El viaje era de seis horas en total, desde la casa arrendada en La Serena hasta Santiago. Nos detuvimos sólo dos veces en el camino, la primera en un pronto para comer alguna cosa sin carne y luego en Quinta Normal. Allí dejamos el auto cargado con un poco de temor porque la mitad del equipaje venía en los asientos. Estacionamos a una cuadra del Hospital San Juan de Dios, ese que veía cada domingo camino al ciclo de Almodovar en Matucana. Ahora supe qué era, aunque nunca tuve la intención de conocerlo por dentro. Pero allí estaba mi tío, y aunque no lo sea, es el único de los dos que tengo que merece llamarse abuelo.
Todo comenzó (la peor parte) la semana pasada en que mi madre recibió una llamada. La quimioterapia que intentaba destruir el cáncer linfático había logrado destruir mucho más que algunas células. Sus defensas estaban tan bajas que una fiebre lo mandó directo a urgencias. Mis papás se gastaban los minutos del celular estos últimos cinco días preguntando por su estado, y el panorama no se veía nada de bueno, como dijo mi abuela, que a estas alturas con tanto cáncer ya tiene depresión.
Entramos al hospital y nos encontramos con ella. Teníamos que subir de a uno y ponernos una mascarilla. Éramos cuatro; mis papás, mi hermana y yo. Fui la última. Yo quería verlo. Días antes había soñado que una llamada por celular nos comunicaba su muerte. Quería estar con él pero cuando mi hermana subió me puse nerviosa. Pensé en qué decir, en cómo actuar. No llegué a nada, no me dio el tiempo para pensar en qué decir para que se sintiera bien, o en qué no decir para que no recordara lo mal que estaba. Y es que nunca me había enfrentado a esto y me daba miedo lastimarlo por cualquier cosa, nunca había enfrentado la posibilidad –ahora que tengo más conciencia d elas cosas- de que alguien querido podría morir.

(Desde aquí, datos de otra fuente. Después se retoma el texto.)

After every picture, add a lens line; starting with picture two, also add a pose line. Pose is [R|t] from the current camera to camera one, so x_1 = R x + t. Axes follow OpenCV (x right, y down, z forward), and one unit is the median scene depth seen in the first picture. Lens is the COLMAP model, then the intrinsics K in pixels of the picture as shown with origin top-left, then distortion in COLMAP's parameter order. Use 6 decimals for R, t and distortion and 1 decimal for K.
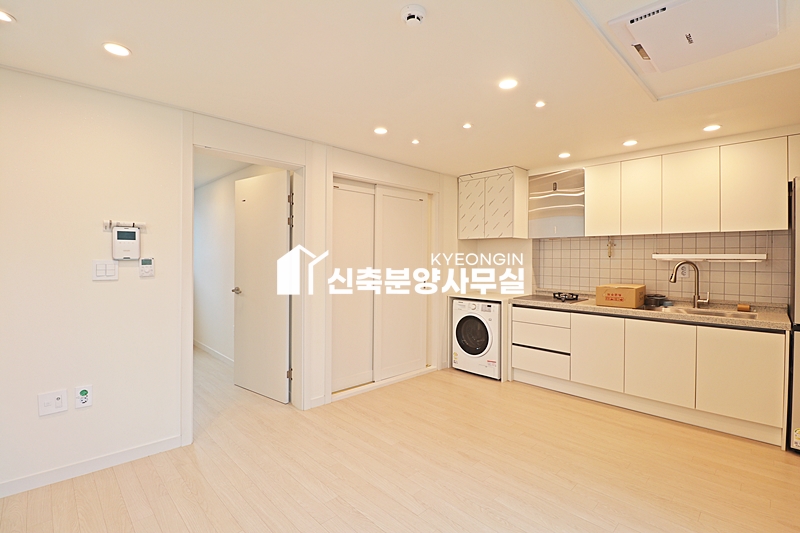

Llegó mi turno y subí. Encontré el pasillo y los nervios comenzaron a aumentar. Mientras caminaba se me apretó el pecho, ese lugar no era como la recepción del primer piso. Era un pasillo hostil, con paredes que parecían descuidadas y sucias, y personas enfermas que se veían a través de las grandes ventanas de cada habitación. Sentí enrojecer mis mejillas y ese brillo en mis ojos indeseable. Llegué al último pasillo y lavé mis manos con jabón. Las indicaciones fueron a la izquierda, segundo piso, derecho, al fondo. Seguí al fondo, pero realmente no era al fondo y él ya me estaba mirando hasta que me devolví y lo vi. Pero entretanto, había alcanzado a ver a una señora atendida por una enfermera y a un señor que no pasaba de los 60 años con la cabeza completamente calva. Me puse la mascarilla y entré. Lo ví con su pelo más canoso que nunca, que antes de que su cayera de a poco era negro y contrastaba con sus ojos azules, que ahora habían perdido un poco el brillo, pero hacían el esfuerzo por brillar aunque sea un poco a la par de la alegría que podía sentir al recibirnos como visita. Besé su mejilla a través de la mascarilla y apoyé mi mano cerca de la suya. Él apoyó su mano caliente por la fiebre en ésta, y con mi otra mano la cubrí. Así nos quedamos el resto de los pocos minutos que duró la visita. Me contó que la fiebre era tal alta que menos mal que alcanzó a llegar, porque o si no, ya estaría en el cajón, como me dijo. Se veía tan delgado y débil que intenté cuantas veces pude decirle que ya estaba mejor con una sonrisa que no se veía por la mascarilla calurosa, pero que sé que alcanzó a sentir. Le dije que lo quería mucho, y esta vez no me costó decirlo. Me despedí con otro beso cubierto de tela blanca, lavé mis manos y cerré la puerta. Salí del pasillo con un nudo en la garganta que amenazaba deshacerse en lágrimas en cualquier momento, pero me contuve. Al llegar abajo mi mamá hablaba de él con sus ojos llorosos y nuevamente hice el esfuerzo por ahogar el llanto.
Ahora, recién después de cinco horas -mientras escribo- estoy dejando salir algunas lágrimas, pero ni eso puedo tranquila porque no quiero que vean mis ojos enrojecidos y temblorosos. Estoy tragando junto a las lágrimas las circuntancias. No imaginé verlo así nunca, y espero que el digasnóstico de que está mejor continúe hasta que salga de ese lugar que en vez de dar esperanzas a las personas enfermas, pareciera ser una señal de ir preparándose para lo peor.